Twenty-two Romanian children: The world view of those with mental and physical disabilities

By Mouna Attarha '09

During the 2007 winter break, I volunteered for a non-profit foundation called Motivation Romania. Their mission is to enhance the lives of severely disabled children by teaching them how to live independently. It is a phenomenal program where the well-being of the child is the ultimate concern.

Motivation owns three foster homes, each housing children of similar age and disability. The Cornetu home, where I lived, has eight children: one little boy with hydroencephaly (also known as "water in the head"), two older children with behavioral issues, and six kids diagnosed with severe autism. I worked directly with the children using multiple techniques and media to gain a greater understanding of their emotional responses.

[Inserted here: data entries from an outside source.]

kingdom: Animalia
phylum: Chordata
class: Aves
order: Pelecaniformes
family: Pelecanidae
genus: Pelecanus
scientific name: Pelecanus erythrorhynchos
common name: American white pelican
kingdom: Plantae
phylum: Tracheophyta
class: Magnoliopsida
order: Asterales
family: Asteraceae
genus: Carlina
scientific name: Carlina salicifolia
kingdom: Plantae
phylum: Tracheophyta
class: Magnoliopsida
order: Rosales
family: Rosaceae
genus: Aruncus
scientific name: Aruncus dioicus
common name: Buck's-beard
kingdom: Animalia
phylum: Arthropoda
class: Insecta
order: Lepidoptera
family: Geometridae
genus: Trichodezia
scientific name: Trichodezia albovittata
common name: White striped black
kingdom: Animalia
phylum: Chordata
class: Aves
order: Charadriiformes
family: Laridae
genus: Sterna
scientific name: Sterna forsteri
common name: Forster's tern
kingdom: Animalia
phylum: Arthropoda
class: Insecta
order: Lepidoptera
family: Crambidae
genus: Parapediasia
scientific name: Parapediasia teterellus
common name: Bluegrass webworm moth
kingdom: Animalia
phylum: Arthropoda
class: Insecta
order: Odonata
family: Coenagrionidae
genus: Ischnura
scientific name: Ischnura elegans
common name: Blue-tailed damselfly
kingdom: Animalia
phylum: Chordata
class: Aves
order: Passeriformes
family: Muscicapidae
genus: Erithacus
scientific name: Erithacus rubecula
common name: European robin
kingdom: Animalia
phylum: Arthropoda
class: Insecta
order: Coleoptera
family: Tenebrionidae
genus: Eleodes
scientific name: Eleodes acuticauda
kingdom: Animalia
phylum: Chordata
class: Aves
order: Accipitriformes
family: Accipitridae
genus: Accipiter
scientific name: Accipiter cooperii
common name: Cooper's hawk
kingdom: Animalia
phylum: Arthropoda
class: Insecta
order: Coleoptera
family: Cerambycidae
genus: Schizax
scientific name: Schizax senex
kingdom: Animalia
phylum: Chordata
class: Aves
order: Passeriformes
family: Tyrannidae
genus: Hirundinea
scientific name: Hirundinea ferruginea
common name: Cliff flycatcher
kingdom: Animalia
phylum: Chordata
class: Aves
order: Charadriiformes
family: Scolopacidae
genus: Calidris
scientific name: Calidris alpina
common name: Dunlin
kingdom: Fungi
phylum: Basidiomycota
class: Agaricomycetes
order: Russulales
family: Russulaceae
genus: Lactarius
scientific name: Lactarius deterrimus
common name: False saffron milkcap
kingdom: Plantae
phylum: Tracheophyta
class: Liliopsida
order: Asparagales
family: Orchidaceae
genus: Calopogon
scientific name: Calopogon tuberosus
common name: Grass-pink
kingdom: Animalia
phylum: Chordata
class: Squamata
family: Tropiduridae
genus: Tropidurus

I was drawn to this program because I wanted to know how children with severe mental and physical disabilities perceive their world. How do they interpret abstract emotions like anger and happiness? What are they afraid of? And can differences between able-bodied children and children with disabilities be due to cultural uniqueness? I traveled thousands of miles away to a little village called Bragadiru to perhaps stumble upon an answer. When reaching my guest room at 12 a.m., I realized that sleep would be hopeless; I was too excited to meet the children I would be living with for the next month.

At 7 a.m., I heard sounds of deafening decibels. I met Georgiana first. Her story differs from the rest of the children. She was born normal but at the age of 4, her parents left her unattended in a room where the bed served as her stool to an open window. Georgiana's curiosity gave her courage to go on the ledge, where she fell from the windown of her three-story apartment building. Her parents abandoned her after the fall.

Although she survived, Georgie is confined to a wheelchair and has suffered a tremendous amount of permanent brain damage to her frontal lobe. All I wanted was some device to tell me what she and the others were thinking. But since none exist, I decided to have the children draw pictures to several simple prompts: draw happiness, draw anger, draw fear, and draw the world. This study is still in progress because I now plan to compare the results with American disabled and able-bodied children in order to study how culture and setting affect these children's perceptions.

Contrary to what I thought before I arrived, these children have personalities. They were perfectly aware of what was going on in their environment, at least, far more aware than I thought they would be. For example, Aurel would notice when you pulled the lever on his wheelchair. With great difficulty, he would lean forward and use his index finger to lift the lever up in order to turn the wheels. Nargita would pretend to bite her wrist in order to get what she wanted.

Once I understood their personalities and what areas needed improvement, I employed motor skills training, speech therapy, sign language, physical therapy, and behavioral therapy techniques to investigate and advance their cognitive functioning. Positive reinforcement, in the form of praise, motivated them most when it came to learning new tasks. I will never forget when Patrick jumped with excitement when he completed his first puzzle or when Betty learned to feed herself for the first time. Costel signed "miss you mommy," the day I left.